Wil Trapp has been getting a lot of attention lately for his play with the Columbus Crew. He’s been written up by Tempo-Free Soccer, the official MLS website, the Columbus Dispatch, and TopDrawerSoccer this season. Going back to last season the list also includes Massive Report and US Soccer.
Looking at Trapp’s productivity this season, it is easy to see why. Here is a chart showing the number of passes he completed under each of the Crew’s various head coaches:
This violin chart is somewhat unfair to Brian Bliss, in that Trapp’s range under his tenure is skewed lower because of a single game. During Bliss’ first game in charge, Trapp was forced to leave the game due to injury – meaning his pass totals for that game are unnaturally low. This outlier notwithstanding, however, it is clear that this season Trapp is linking up with his teammates much more often than in the past.
This isn’t the whole story, however. To see why, lets look at Trapp’s passing share – the percentage of the team’s passes that he completed:
In this chart, the vertical scale the percentage of all the Crew’s passes that were completed by Trapp. If each of the 11 field players completed the same number of passes, Trapp would have 1/11 of the total, or 9.1%.

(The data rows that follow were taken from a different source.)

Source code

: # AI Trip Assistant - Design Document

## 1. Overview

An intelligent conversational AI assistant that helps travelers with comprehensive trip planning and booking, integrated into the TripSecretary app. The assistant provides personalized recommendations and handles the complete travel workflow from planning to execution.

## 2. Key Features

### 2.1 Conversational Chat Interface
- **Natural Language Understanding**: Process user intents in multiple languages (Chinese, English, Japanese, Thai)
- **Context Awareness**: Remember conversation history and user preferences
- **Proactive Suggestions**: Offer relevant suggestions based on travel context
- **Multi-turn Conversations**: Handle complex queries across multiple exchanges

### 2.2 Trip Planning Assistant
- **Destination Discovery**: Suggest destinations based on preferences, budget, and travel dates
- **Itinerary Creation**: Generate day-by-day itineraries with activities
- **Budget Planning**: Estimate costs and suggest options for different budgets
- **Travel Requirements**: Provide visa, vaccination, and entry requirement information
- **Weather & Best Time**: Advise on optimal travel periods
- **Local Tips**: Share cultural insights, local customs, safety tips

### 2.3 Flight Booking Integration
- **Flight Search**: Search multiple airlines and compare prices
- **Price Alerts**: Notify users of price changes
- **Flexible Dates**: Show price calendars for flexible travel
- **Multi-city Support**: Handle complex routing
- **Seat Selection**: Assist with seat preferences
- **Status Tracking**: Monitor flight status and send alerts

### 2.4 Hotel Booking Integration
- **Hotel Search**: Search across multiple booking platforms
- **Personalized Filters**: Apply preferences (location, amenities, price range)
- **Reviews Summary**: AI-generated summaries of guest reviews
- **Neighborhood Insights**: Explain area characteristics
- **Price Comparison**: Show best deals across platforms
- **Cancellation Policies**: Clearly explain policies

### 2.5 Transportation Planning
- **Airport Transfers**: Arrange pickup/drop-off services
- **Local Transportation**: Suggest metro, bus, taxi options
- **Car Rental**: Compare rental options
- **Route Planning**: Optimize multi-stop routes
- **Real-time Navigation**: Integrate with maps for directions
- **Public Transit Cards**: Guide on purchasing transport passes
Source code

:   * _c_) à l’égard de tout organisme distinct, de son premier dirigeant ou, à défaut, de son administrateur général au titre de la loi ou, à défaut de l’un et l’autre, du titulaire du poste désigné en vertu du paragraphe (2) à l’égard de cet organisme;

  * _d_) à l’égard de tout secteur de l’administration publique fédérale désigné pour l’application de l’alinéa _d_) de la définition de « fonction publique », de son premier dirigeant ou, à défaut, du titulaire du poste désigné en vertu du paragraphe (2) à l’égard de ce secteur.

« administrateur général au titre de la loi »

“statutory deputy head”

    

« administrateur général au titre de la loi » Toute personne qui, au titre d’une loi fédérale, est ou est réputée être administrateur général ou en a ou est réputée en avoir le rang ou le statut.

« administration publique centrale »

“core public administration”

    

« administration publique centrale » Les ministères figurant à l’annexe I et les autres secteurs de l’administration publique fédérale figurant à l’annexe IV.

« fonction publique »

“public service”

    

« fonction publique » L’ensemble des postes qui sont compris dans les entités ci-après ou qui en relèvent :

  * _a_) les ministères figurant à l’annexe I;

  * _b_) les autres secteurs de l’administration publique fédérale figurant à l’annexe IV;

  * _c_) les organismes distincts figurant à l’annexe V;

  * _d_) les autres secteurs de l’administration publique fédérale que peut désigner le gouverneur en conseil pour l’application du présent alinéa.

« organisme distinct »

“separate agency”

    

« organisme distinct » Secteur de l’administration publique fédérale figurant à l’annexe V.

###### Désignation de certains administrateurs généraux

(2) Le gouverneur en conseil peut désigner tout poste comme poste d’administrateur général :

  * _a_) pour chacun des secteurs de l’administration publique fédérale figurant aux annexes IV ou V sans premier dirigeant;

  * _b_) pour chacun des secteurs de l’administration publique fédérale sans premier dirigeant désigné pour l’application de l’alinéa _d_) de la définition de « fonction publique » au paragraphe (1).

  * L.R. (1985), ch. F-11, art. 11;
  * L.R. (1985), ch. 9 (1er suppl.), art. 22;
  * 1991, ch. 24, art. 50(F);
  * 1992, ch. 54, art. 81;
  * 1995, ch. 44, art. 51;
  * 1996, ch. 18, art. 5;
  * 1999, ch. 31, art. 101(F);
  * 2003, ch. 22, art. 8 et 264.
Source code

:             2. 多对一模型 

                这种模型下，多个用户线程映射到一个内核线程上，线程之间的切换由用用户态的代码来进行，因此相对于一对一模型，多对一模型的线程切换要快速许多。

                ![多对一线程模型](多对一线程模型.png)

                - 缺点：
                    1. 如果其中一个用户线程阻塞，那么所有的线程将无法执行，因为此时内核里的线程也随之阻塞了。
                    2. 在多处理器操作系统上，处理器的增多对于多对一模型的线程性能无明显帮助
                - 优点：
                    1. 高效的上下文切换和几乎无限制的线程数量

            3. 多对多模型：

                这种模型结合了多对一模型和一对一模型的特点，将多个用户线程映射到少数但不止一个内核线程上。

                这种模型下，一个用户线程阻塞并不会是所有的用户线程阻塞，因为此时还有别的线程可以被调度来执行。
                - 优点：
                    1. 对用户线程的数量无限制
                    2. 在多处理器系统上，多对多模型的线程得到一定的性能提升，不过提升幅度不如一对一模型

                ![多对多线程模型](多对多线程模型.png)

Trapp is significantly above this threshold, but unlike the first chart his passing share under Berhalter doesn’t show the same sort of separation from previous coaches. In fact, it was under Warzycha that Trapp played the most prominent role. During last year’s 2-0 victory over New York, Trapp completed 20% of the Crew’s passes. While his passing share under Berhalter is higher than it was under Bliss, there’s something else going on than simply “Trapp is playing a more prominent role.”
To get more context, lets look at the passing figures for the Crew as a whole – both how many passes are made, and how accurate they are:
In fact, the increased numbers that we’re seeing from Trapp are echoed by the team as a whole. The entire roster is completing more passes, and doing so more accurately, than they did last season under either Robert Warzycha or Brian Bliss.
This isn’t to say that Trapp’s role on the team is unimportant. He deserves every plaudit that comes his way, for he is filling the role of holding midfielder as well as any player in Crew history – including club legends like Brian Carroll. Unfortunately, those comparisons are harder to make numerically because the league only launched the Golazo service late last season.
I write this post, then, for two reasons:
First, to argue that Trapp’s significance to the Crew has not come from nowhere this season – by some measures he was just as important last year. He may be playing a slightly different role under Berhalter, but he was also effective under Warzycha’s and Bliss’ systems.
Second, the turnaround that the Crew have shown through the first five games is more of a case that a rising tide lifts all boats. Between Berhalter’s new system, improved performances by returning players and a few very talented additions, the Crew appear to be enjoying a virtuous cycle – many improvements are coming together to produce significantly better results that go beyond any one player – even one whose effectiveness goes back to his first game in Black and Gold.